__JOB A__. Extract every line from the page text entries below and reproduce each one unchanged.

__SELECTED EXCERPT__.
-- -- --

These are the remarks I made at the Leading Dadas conference, held by Akili Dada on October 3, 2017. The ideas contained in the address are entirely my own.
Thank you very much for honouring me with this invitation.
As a teacher, I know that students usually expect two things from talks like this; a) a definition of leadership and b) notes on how to be a leader. I would then add some bullet points to the slides and put some nice pictures.
Unfortunately for my students, and maybe even for you, I’m not that kind of teacher. I’m going to make my remarks difficult, not easy, and it’s up to you to simplify them into take-away bullet points.
Leadership or administration?
So what’s the difference leadership and administration?
Leadership is about vision, conviction, relationships, people, taking risks and seeing how actions fit in the bigger picture. Administration, on the other hand, is about playing safe and protecting interests. As Annick Bremen, an educator, explains, leaders emerge. Administrators are appointed.
To emerge as a leader requires a sense of character. I encourage you to be a person who is confident in their own self-worth, and in the legacy of others. Remember that you are here today because others cleared the path for you, and always act out of respect for them. The great poet Maya Angelou put it well in her poem “Our grandmothers,” when she said: “We go forth as alone, but stand as ten thousand.” That means that even if you make decisions and act alone, you do so within a legacy. You must know what that legacy is.
So you may see what I’m driving at. I’m saying that if getting into student government requires asking students for their vote, in a certain sense, you may become more of an administrator than a leader, because you will be appointed by the people. Your concern will be on getting things done, and in balancing different loyalties to the students who voted for you, to your university administrations, and even to yourself and your studies. You may have to make compromises, sometimes compromises which go against your conscience. You will have to please the people, so that if the people want to all throw themselves off a cliff, your choice is between being an administrator and guiding them off the cliff because you want to be loyal, and being a leader and persuading them not to go, because you want the right thing for them.
What makes the difference between the two? I think it is one key ingredient: freedom.
Leaders are free because they are driven by conviction, while administrators are driven by loyalty to whoever appointed them. That means that for you to really be a leader, you will need conviction.
What is conviction?
Conviction is a firmly held belief that has driven world events that have brought healing and social change. Conviction is deeply personal, emotional, intellectual and spiritual. It makes human beings resist torture and oppression, even when the world is urging them to cave in. Conviction makes people believe that what they are fighting for will eventually come to pass, even though they may not live to see that day come. It was conviction that inspired Martin Luther King Junior to say a day before his death, “I've been to the mountain top…and I've seen the Promised Land. I may not get there with you. But I want you to know tonight, that we, as a people, will get to the Promised Land.”
And how do we get conviction? Conviction is built on faith, knowledge and love.

-- -- --

__Extracted page text data__.

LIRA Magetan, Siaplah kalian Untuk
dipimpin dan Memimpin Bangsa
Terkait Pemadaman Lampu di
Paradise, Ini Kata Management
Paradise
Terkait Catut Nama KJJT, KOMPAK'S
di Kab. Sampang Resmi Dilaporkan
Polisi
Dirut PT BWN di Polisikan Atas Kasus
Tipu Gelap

-- -- --

__JOB B__. Copy, without changes, the part of the leadership address that opens with the words containing "Leadership is about" and closes with "Administrators are appointed.".

__EXERCISE RESPONSE A__.
LIRA Magetan, Siaplah kalian Untuk
dipimpin dan Memimpin Bangsa
Terkait Pemadaman Lampu di
Paradise, Ini Kata Management
Paradise
Terkait Catut Nama KJJT, KOMPAK'S
di Kab. Sampang Resmi Dilaporkan
Polisi
Dirut PT BWN di Polisikan Atas Kasus
Tipu Gelap

__EXERCISE RESPONSE B__.
Leadership is about vision, conviction, relationships, people, taking risks and seeing how actions fit in the bigger picture. Administration, on the other hand, is about playing safe and protecting interests. As Annick Bremen, an educator, explains, leaders emerge. Administrators are appointed.